▶ _Data for the task_

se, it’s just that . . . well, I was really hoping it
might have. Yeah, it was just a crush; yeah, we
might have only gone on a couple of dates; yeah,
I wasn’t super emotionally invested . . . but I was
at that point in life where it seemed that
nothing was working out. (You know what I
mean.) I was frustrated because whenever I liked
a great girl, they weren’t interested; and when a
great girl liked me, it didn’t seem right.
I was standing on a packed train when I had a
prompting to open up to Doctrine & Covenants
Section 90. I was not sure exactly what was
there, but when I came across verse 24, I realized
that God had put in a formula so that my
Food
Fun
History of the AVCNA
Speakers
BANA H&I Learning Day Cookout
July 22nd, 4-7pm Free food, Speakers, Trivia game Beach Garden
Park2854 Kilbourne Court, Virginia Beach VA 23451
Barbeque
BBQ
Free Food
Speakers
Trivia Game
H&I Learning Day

▶ _Task to complete_
In the answer, restate word for word each line from the one with "there, but when" through the end of the material above.

▶ _Expected output_
there, but when I came across verse 24, I realized
that God had put in a formula so that my
Food
Fun
History of the AVCNA
Speakers
BANA H&I Learning Day Cookout
July 22nd, 4-7pm Free food, Speakers, Trivia game Beach Garden
Park2854 Kilbourne Court, Virginia Beach VA 23451
Barbeque
BBQ
Free Food
Speakers
Trivia Game
H&I Learning Day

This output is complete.